Затем началось пиршество. Кровь слили в тазы, туда же кинули очищенные желудки и щедрые пригоршни соли. Пока жидкость настаивалась, участники обряда ели теплое сырое мясо, отрезая куски ножами. Оно было удивительно вкусным, гораздо лучше, чем вареное или жареное. Печень я попробовать не решился, опасаясь паразитов. Зато соленая кровь оказалась отменной. Остатки мяса затем сложили в ледник.
Странная процессия двигалась по тундре. Двое несли черепа оленей с тонкими выскобленными веточками рогов и длинными одеяниями. Ленты волочились по земле, тонкие нити цеплялись за болотную траву и, казалось, тянулись бесконечно. Мы шли вброд через мелкие озера и неприметные топи. Вдруг послышался вскрик – тот, кто нес череп самца, провалился в трясину, словно непокорное животное продолжало бороться и после смерти. Нам стоило немалого труда вытащить его.

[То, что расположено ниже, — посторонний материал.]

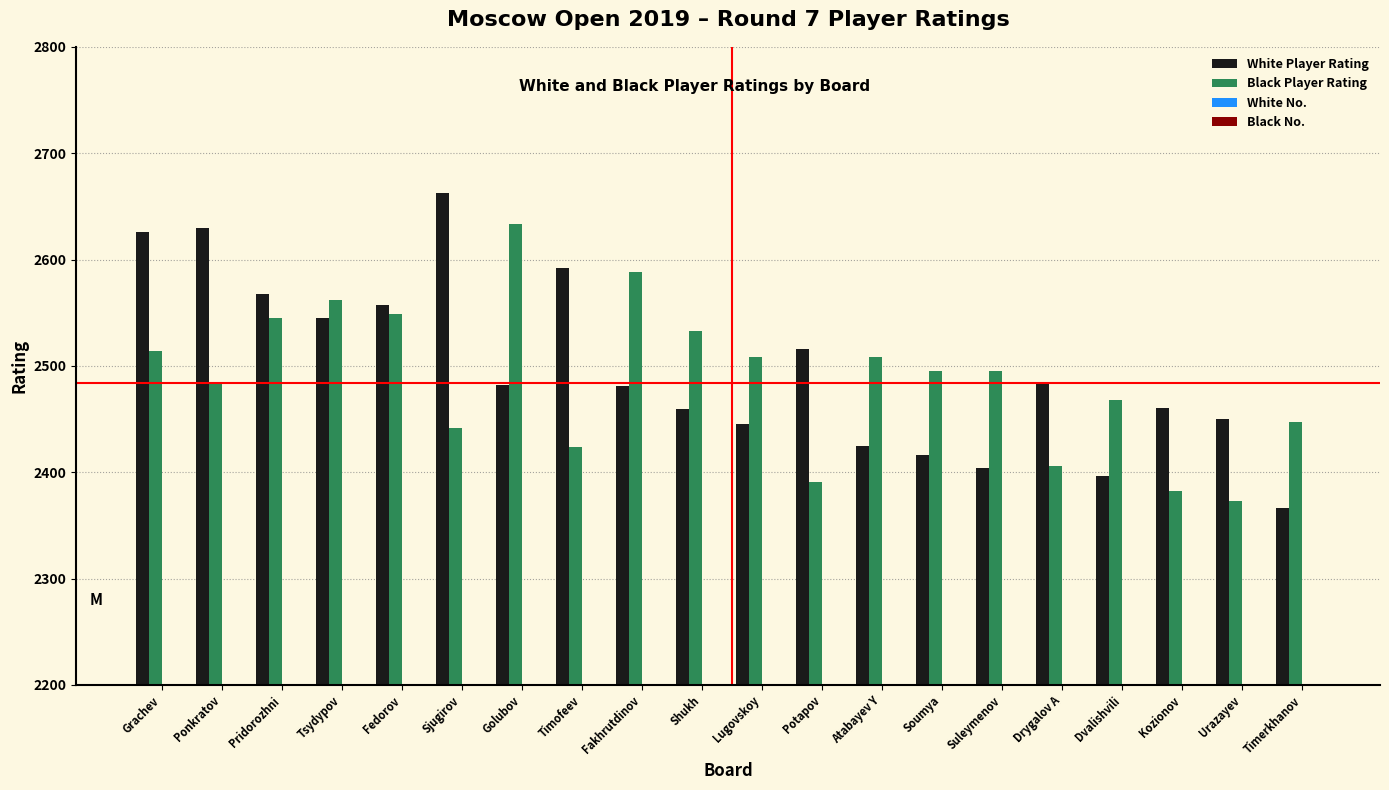

Between Sjugirov and Kozionov, which series saw the biggest shift?

White Player Rating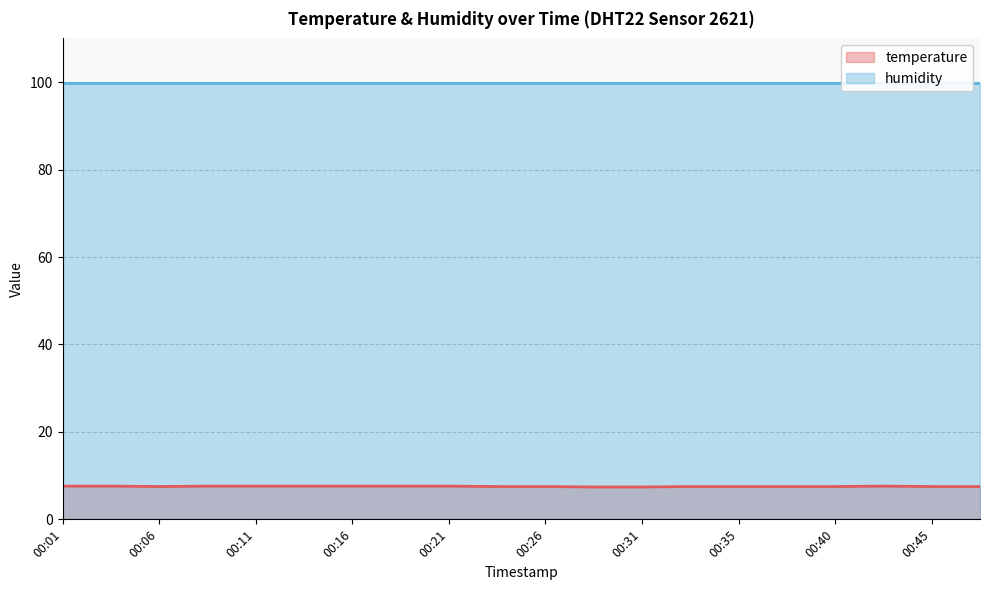

The chart shows a value of 7.5 at 00:06. True or false?

True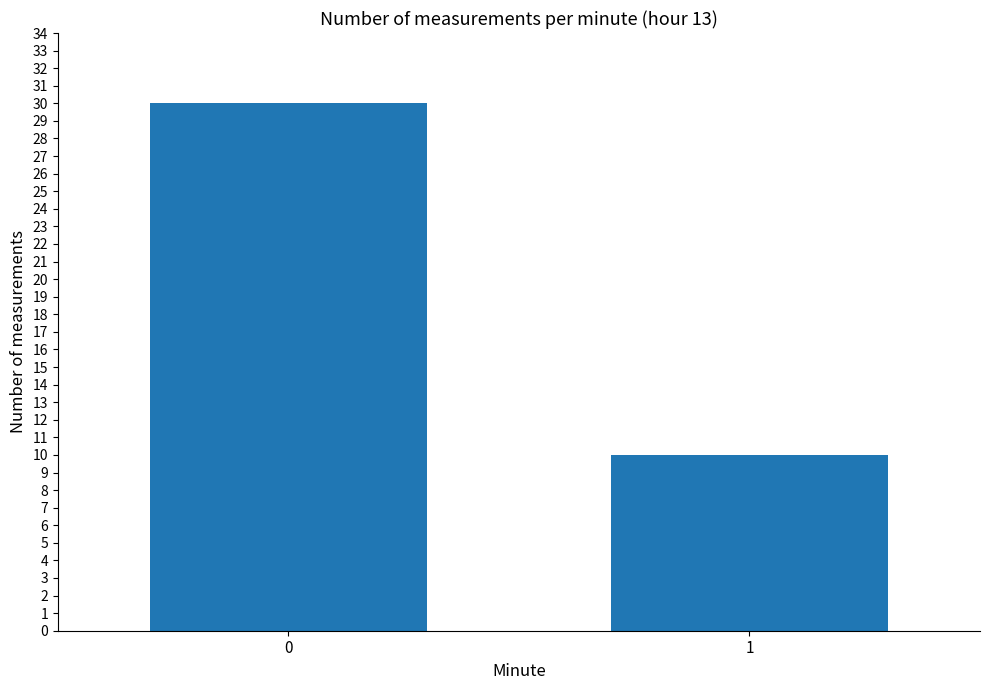

What is the greatest value displayed?

30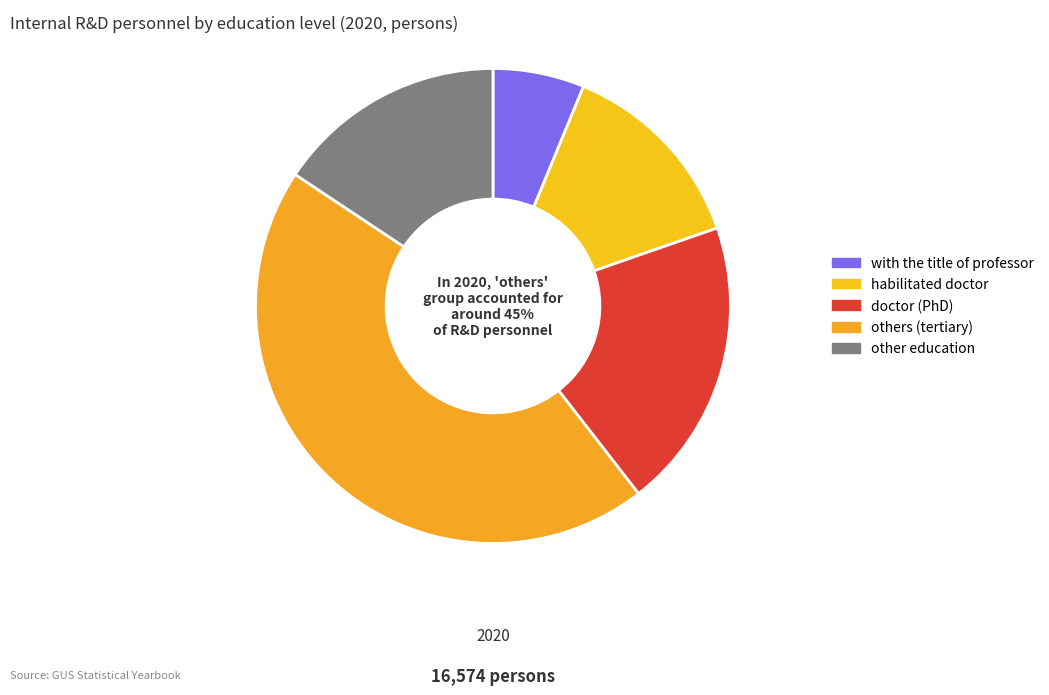

Is there any slice that represents more than half of the pie?

No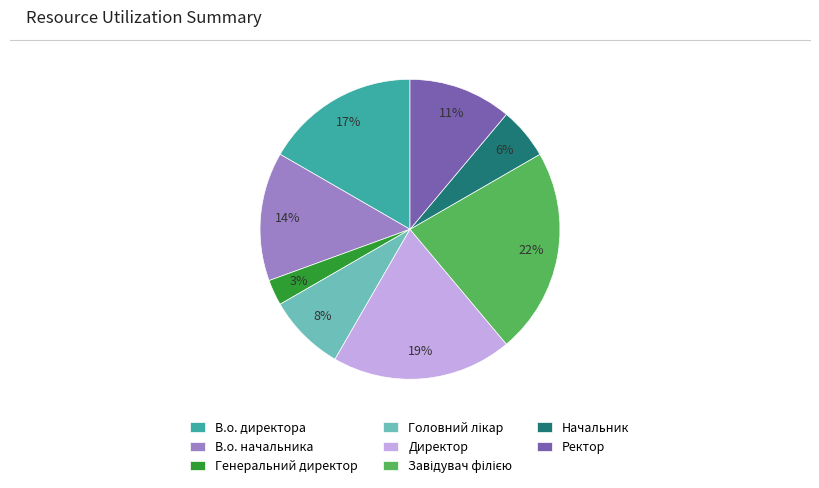

Do Ректор and Начальник together represent more than half of the pie?

No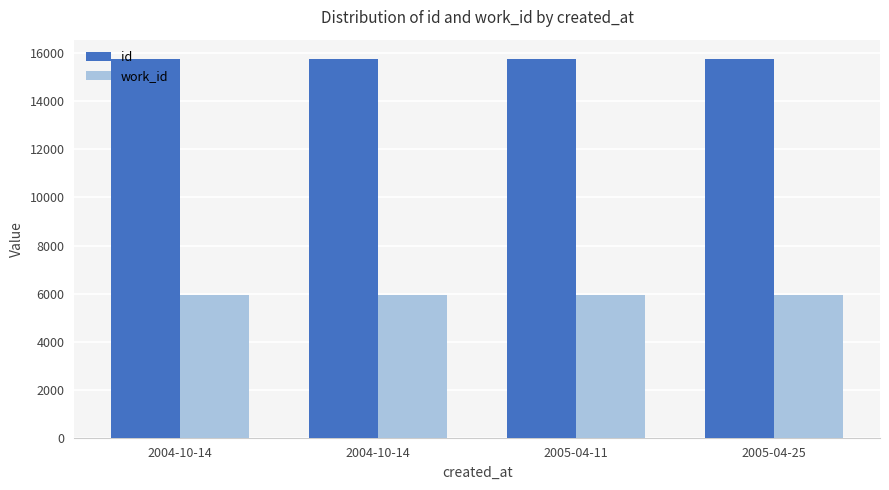

What is the label of the 2nd bar from the left?

2004-10-14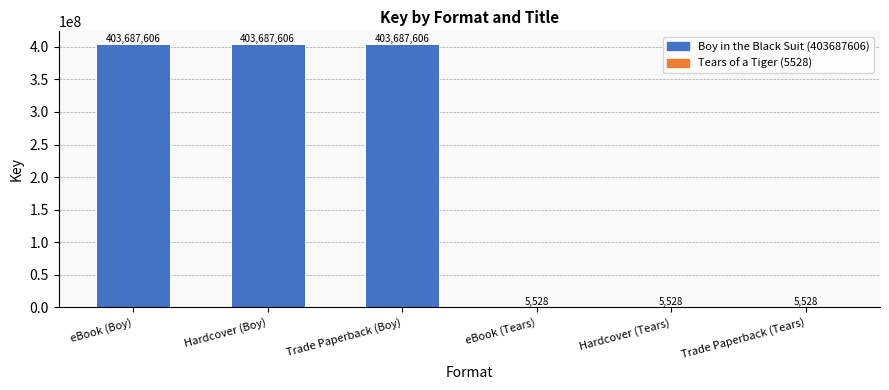

Reading left to right, what are all the values shown in this chart?

403687606	403687606	403687606	5528	5528	5528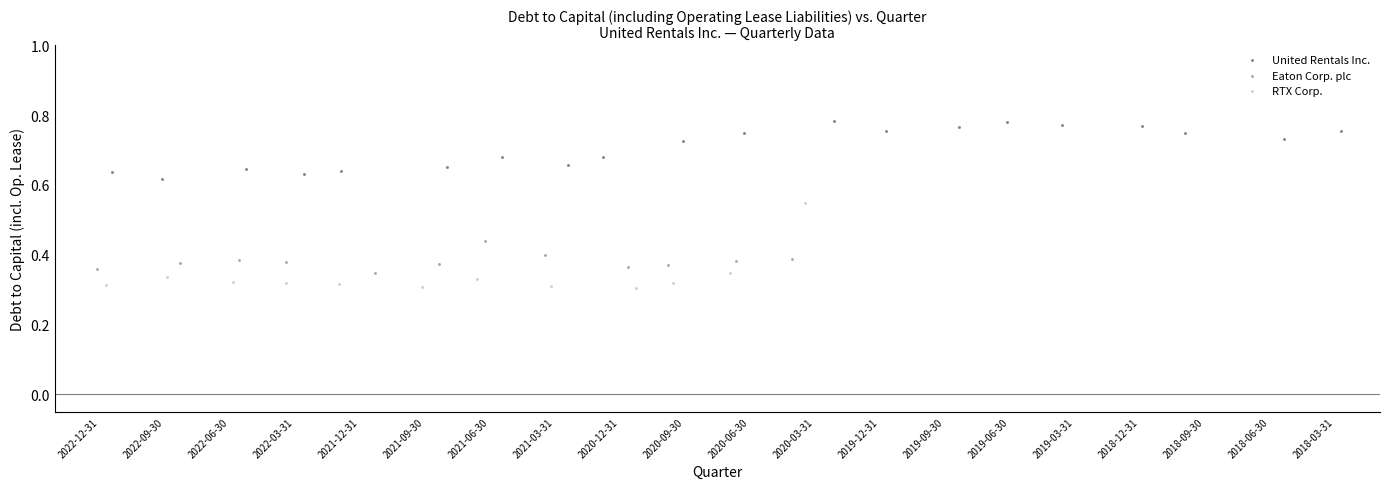

What are all the series names shown in the legend?

United Rentals Inc., Eaton Corp. plc, RTX Corp.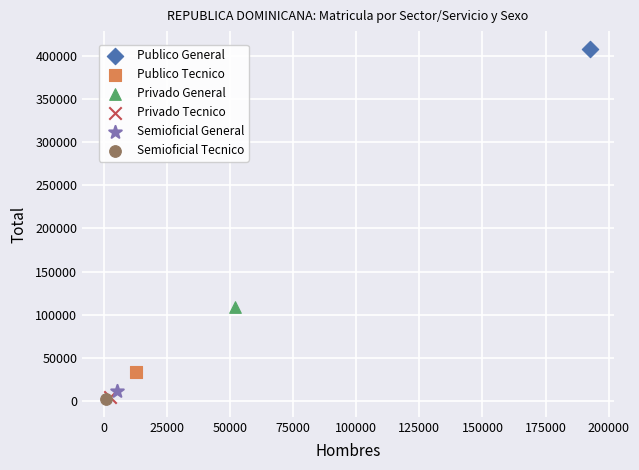

Which series contains the highest Y value?

Publico General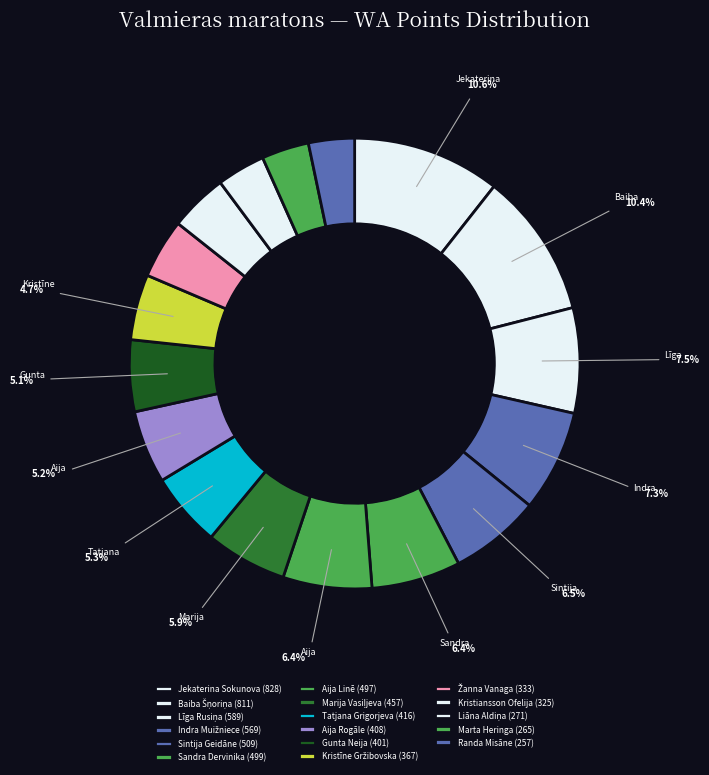

How many slices are in this pie chart?

17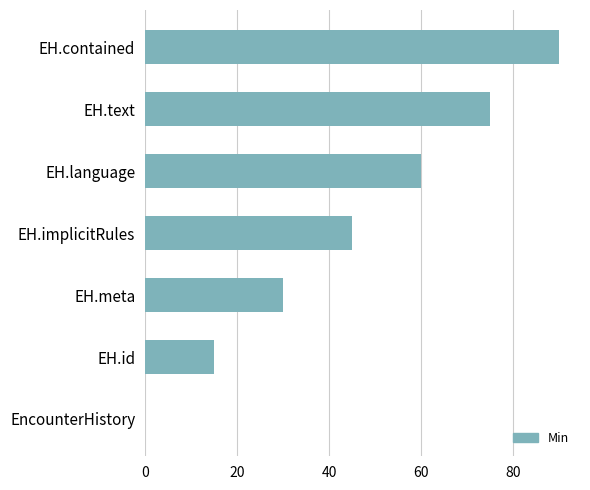

Are the bars horizontal?

Yes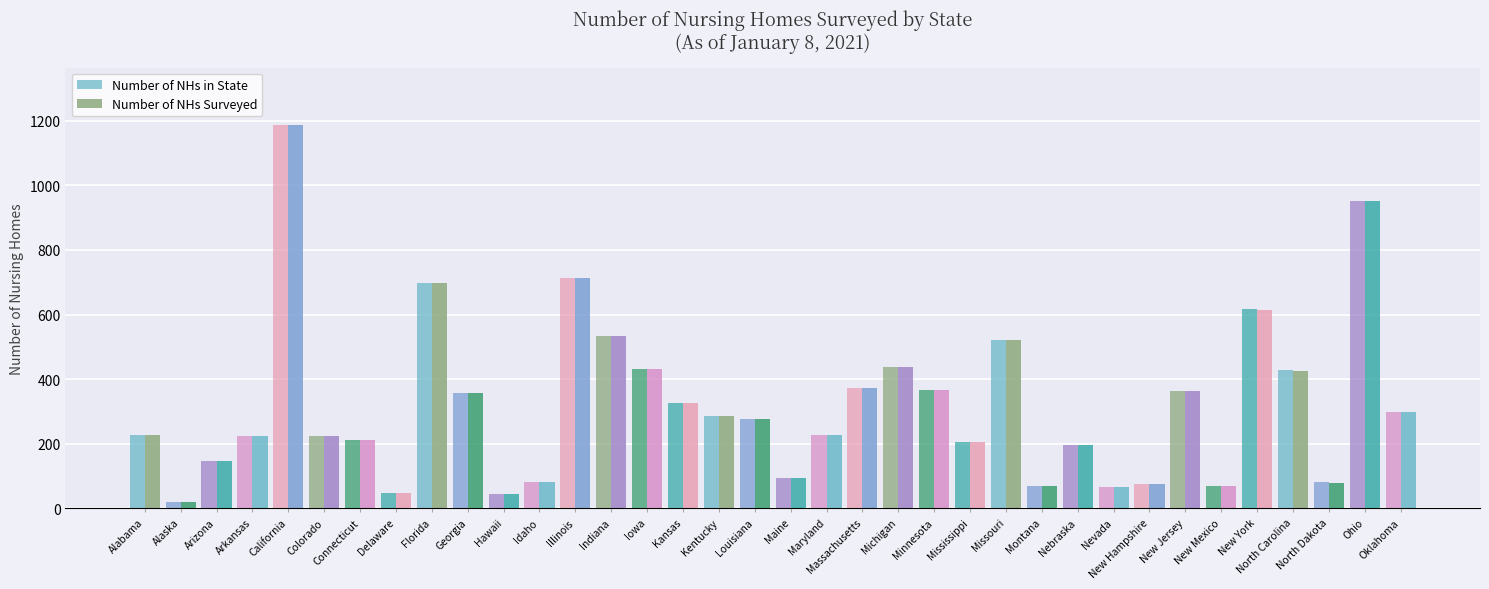

What is the difference between the maximum and second lowest values in the Number of NHs Surveyed series?

1144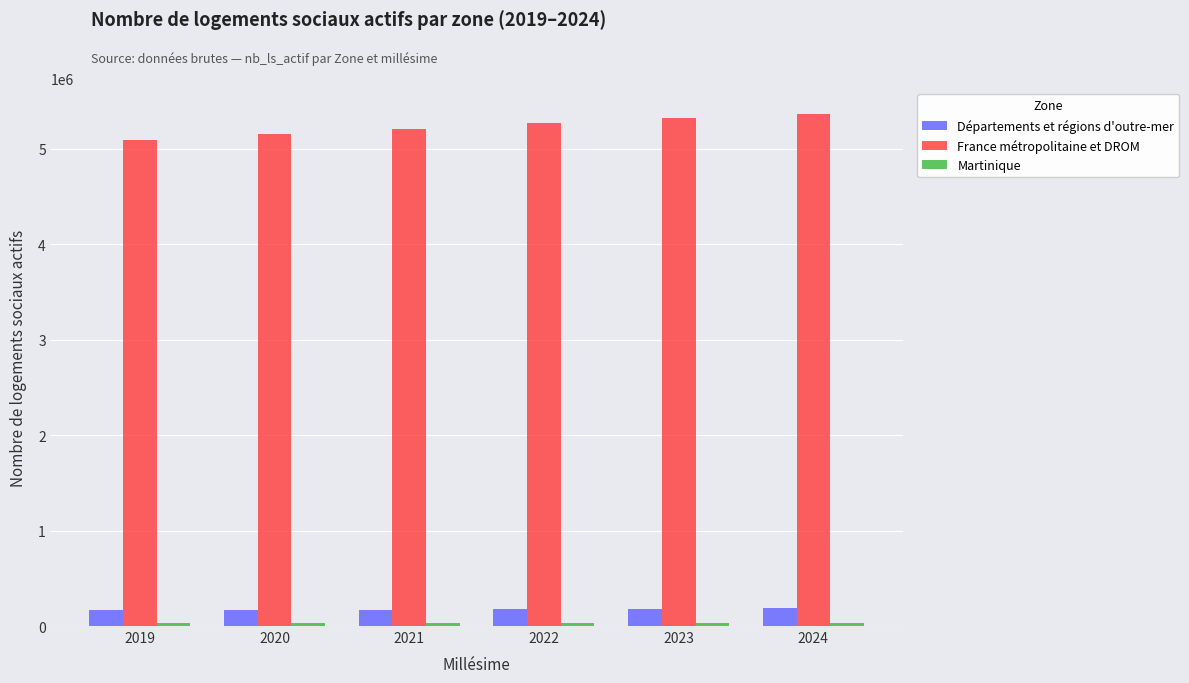

The value of France métropolitaine et DROM at 2022 is 1196993. True or false?

False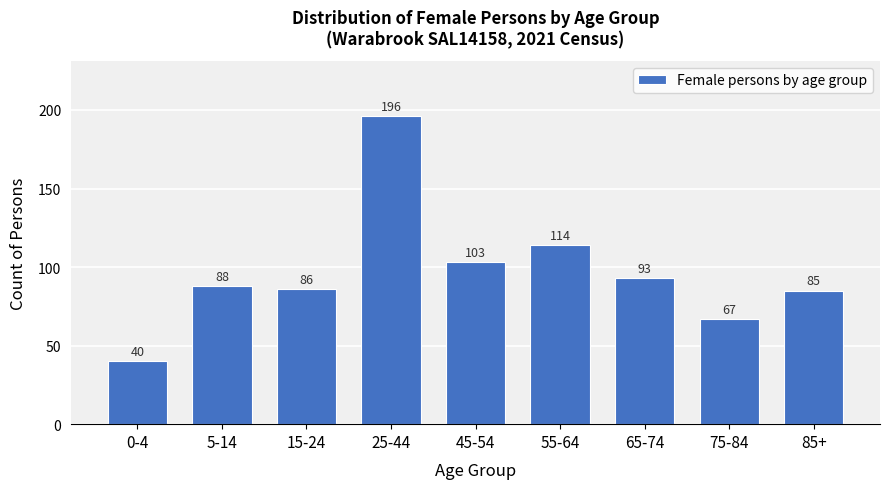

Reading left to right, transcribe all the data shown in this chart.

0-4=40	5-14=88	15-24=86	25-44=196	45-54=103	55-64=114	65-74=93	75-84=67	85+=85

Священная роща – холмик среди бесконечных болот, горстка высоких тощих берез. На ветвях застыли черепа и выцветшие ленты. Возможно, когда-то они принадлежали разным богам, но теперь их объял белый цвет Торума – усталого создателя мира, пославшего вместо себя наблюдать за землей сына, небесного всадника Мир-суснэ-хума. Двое хантов ловко взобрались на стволы и укрепили в вышине одежды, увенчанные оленьими черепами. На земле расстелили два черных полотнища для подземного бога, дважды обошли вокруг них и отправились назад.
Мы шли напрямик, через большое озеро. Под тонким слоем спокойной воды чернели тяжелые обломки лиственницы. За каждым тянулся долгий, почти прямой след, и было ясно, что не покоятся они, а медленно ползут каждый своей дорогой, порой в противоположных направлениях. Ветер доносил запах гари. Жара нехотя уступала место вечерней прохладе, а на следующий день пошел долгожданный дождь.